Open Access Highly Accessed Open Badges Research article

Changes in the gastric enteric nervous system and muscle: A case report on two patients with diabetic gastroparesis

Pankaj J Pasricha1*, Nonko D Pehlivanov2, Guillermo Gomez3, Harsha Vittal2, Matthew S Lurken4 and Gianrico Farrugia4

Author Affiliations

1 Division of Gastroenterology, Department of Medicine, Stanford University School of Medicine, Stanford, CA, USA

2 Enteric Neuromuscular Disorders and Pain Laboratory, Division of Gastroenterology, Department of Medicine, University of Texas Medical Branch, Galveston, TX, USA

3 Department of Surgery, University of Texas Medical Branch, Galveston, TX, USA

4 Enteric NeuroScience Program, Mayo Clinic College of Medicine, Rochester, MN, USA

For all author emails, please log on.

BMC Gastroenterology 2008, 8:21  doi:10.1186/1471-230X-8-21

Published: 30 May 2008



The pathophysiological basis of diabetic gastroparesis is poorly understood, in large part due to the almost complete lack of data on neuropathological and molecular changes in the stomachs of patients. Experimental models indicate various lesions affecting the vagus, muscle, enteric neurons, interstitial cells of Cajal (ICC) or other cellular components. The aim of this study was to use modern analytical methods to determine morphological and molecular changes in the gastric wall in patients with diabetic gastroparesis.

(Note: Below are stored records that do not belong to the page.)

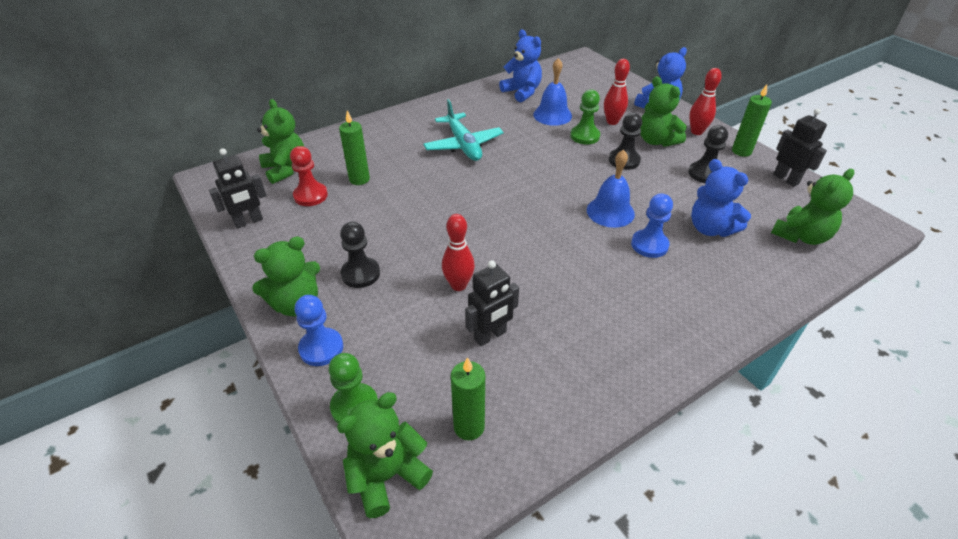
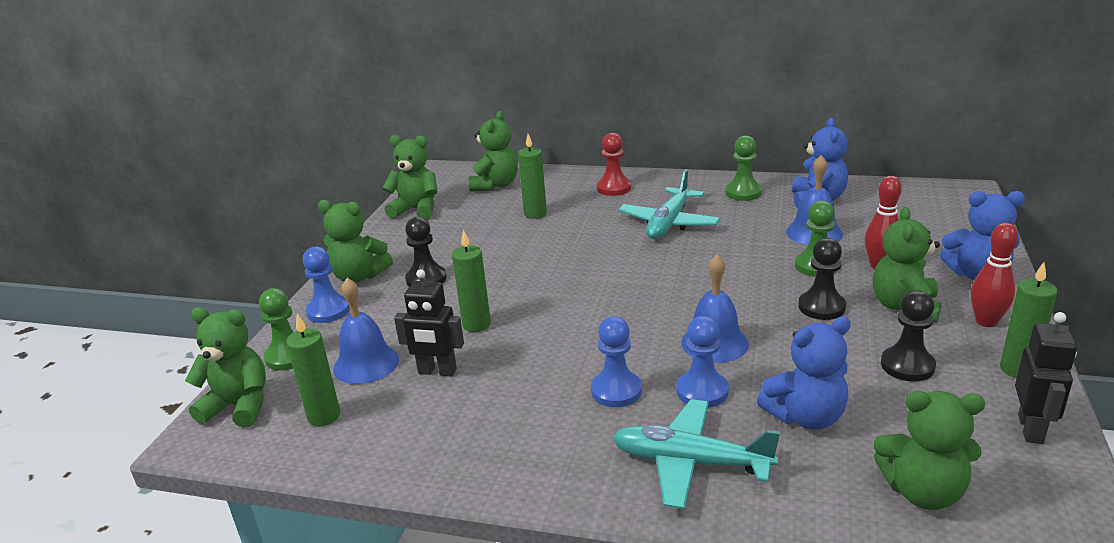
camera: 50 degrees right, 15 degrees down
(248, 222) = (416, 210): black robot -> green teddy bear
(310, 195) = (482, 210): red pawn -> red pawn (614, 188)
(429, 366) = (366, 364): none -> blue bell
(458, 285) = (476, 324): red bowling pin -> green candle
(474, 104) = (743, 193): none -> green pawn
(611, 274) = (616, 391): none -> blue pawn
(707, 290) = (690, 463): none -> turquoise plane
(710, 228) = (806, 417): blue teddy bear -> blue teddy bear turned 120 degrees counterclockwise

Full thickness gastric biopsies were obtained laparoscopically from two gastroparetic patients undergoing surgical intervention and from disease-free areas of control subjects undergoing other forms of gastric surgery. Samples were processed for histological and immunohistochemical examination.


Although both patients had severe refractory symptoms with malnutrition, requiring the placement of a gastric stimulator, one of them had no significant abnormalities as compared with controls. This patient had an abrupt onset of symptoms with a relatively short duration of diabetes that was well controlled. By contrast, the other patient had long standing brittle and poorly controlled diabetes with numerous episodes of diabetic ketoacidosis and frequent hypoglycemic episodes. Histological examination in this patient revealed increased fibrosis in the muscle layers as well as significantly fewer nerve fibers and myenteric neurons as assessed by PGP9.5 staining. Further, significant reduction was seen in staining for neuronal nitric oxide synthase, heme oxygenase-2, tyrosine hydroxylase as well as for c-KIT.


We conclude that poor metabolic control is associated with significant pathological changes in the gastric wall that affect all major components including muscle, neurons and ICC. Severe symptoms can occur in the absence of these changes, however and may reflect vagal, central or hormonal influences. Gastroparesis is therefore likely to be a heterogeneous disorder. Careful molecular and pathological analysis may allow more precise phenotypic differentiation and shed insight into the underlying mechanisms as well as identify novel therapeutic targets.